Explore Detroit’s historic African American neighborhoods — bulldozed for “progress” — through photography at the Detroit Public Library Saturday. The Black Bottom Street View exhibition is a photographic re-creation of the neighborhood using the Burton Historic Collection’s collection. The event opening includes a panel discussion and conversation about the history of Black Bottom. Members of the public are invited to share their stories and learn out about the future of the exhibition.
Professor and architect Emily Kutil beautifully stitched together a series of photographs from Burton Historical Collection archive of every house in a large area of Detroit’s largely forgotten Black Bottom neighborhood. Black Bottom, along with Paradise Valley, was the historic heart of Detroit’s African American community. The neighborhoods were largely demolished to make way for new highways and infrastructure.

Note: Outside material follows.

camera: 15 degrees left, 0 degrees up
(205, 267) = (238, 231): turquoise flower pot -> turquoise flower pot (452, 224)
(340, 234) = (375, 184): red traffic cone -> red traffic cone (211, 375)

The Black Bottom Street View exhibit opens Saturday, Jan. 26 at 2 p.m. in Strohm Hall (on the 3rd floor) of the Detroit Public Library’s Main Branch. The exhibit and program are free and open to the public. The exhibition will be on display through March 17.
Details from Black Bottom Street View:
Black Bottom, along with Paradise Valley, was the historic heart of Detroit’s African American community. The photos were taken from 1949 – 1950 by the City of Detroit as part of the eminent domain process. In the early 1950’s, the city demolished the neighborhood, calling it “slum clearance.” Ten years later, the city demolished Hastings Street, Black Bottom’s business district, and built I-375 in its place. Together, the Burton’s photographs show a snapshot of life in Black Bottom right before it was demolished.
Black Bottom Street View will map the Burton’s photographs, so that visitors to the site will be able to explore the neighborhood digitally and contribute histories, memories and photos of their own. The site will include a searchable database where families can look up homes by family name and address.
Black Bottom Street View will also be making a book and an exhibition, as well as hosting events in Detroit.
We are very grateful to have received a matching grant from the John S. and James L. Knight Foundation, as part of its Knight Arts Challenge, to do this work.
Emily Kutil is an adjunct professor at the University of Detroit Mercy School of Architecture, a freelance designer, and a member of We the People of Detroit Community Research Collective.